What the task asks: The records must be duplicated exactly, with every picture left out.

================================

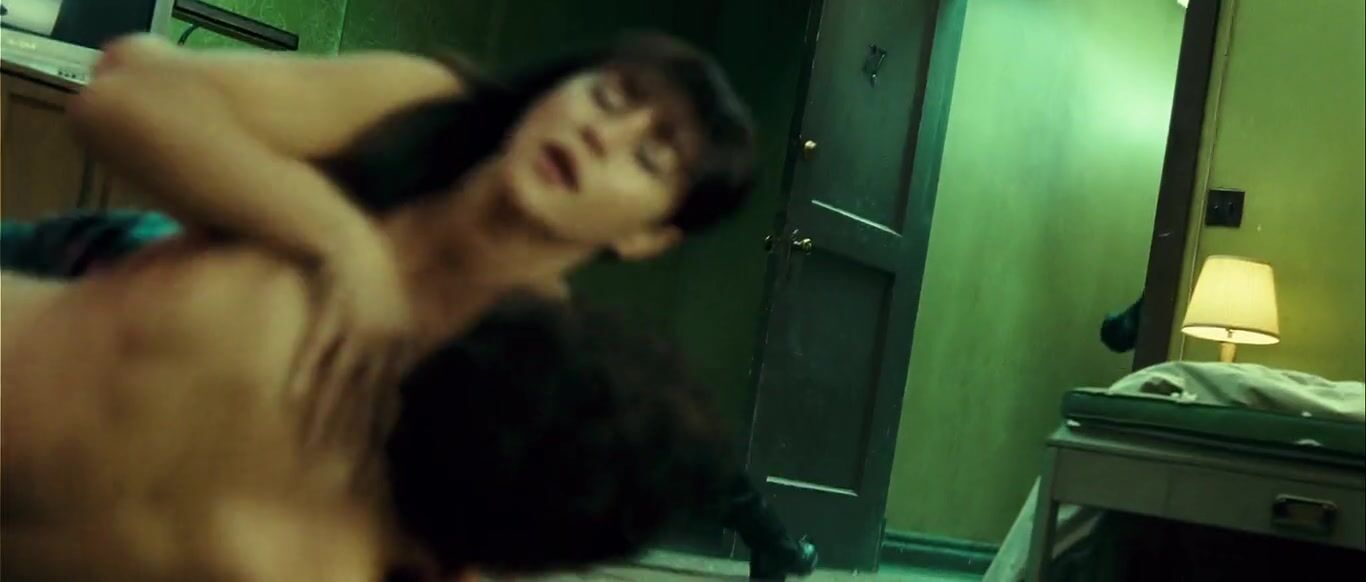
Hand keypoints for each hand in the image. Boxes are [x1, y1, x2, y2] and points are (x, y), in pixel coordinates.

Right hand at [291, 232, 414, 449]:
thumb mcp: (386, 316)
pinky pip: (317, 352)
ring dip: (324, 417)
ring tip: (310, 447)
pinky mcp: (333, 316)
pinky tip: (293, 400)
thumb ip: (388, 349)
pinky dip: (306, 376)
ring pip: (340, 383)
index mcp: (401, 344)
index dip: (373, 431)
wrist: (350, 241)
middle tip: (339, 472)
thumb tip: (392, 381)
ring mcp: (359, 330)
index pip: (386, 398)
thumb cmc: (366, 278)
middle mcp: (385, 342)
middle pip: (364, 399)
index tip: (364, 462)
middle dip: (349, 438)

================================

Expected output:
Hand keypoints for each hand in the image. Boxes are [x1, y1, x2, y2] and points are (x, y), in pixel coordinates.

Right hand at [291, 232, 414, 449]:
thumb mcp: (386, 316)
pinky pip: (317, 352)
ring dip: (324, 417)
ring tip: (310, 447)
pinky mcp: (333, 316)
pinky tip: (293, 400)
thumb ip: (388, 349)
pinky dip: (306, 376)
ring pip: (340, 383)
index mcp: (401, 344)
index dip: (373, 431)
wrist: (350, 241)
middle tip: (339, 472)
thumb tip: (392, 381)
ring mcp: (359, 330)
index pip: (386, 398)
thumb cmc: (366, 278)
middle mcp: (385, 342)
middle pip: (364, 399)
index tip: (364, 462)
middle dip: (349, 438)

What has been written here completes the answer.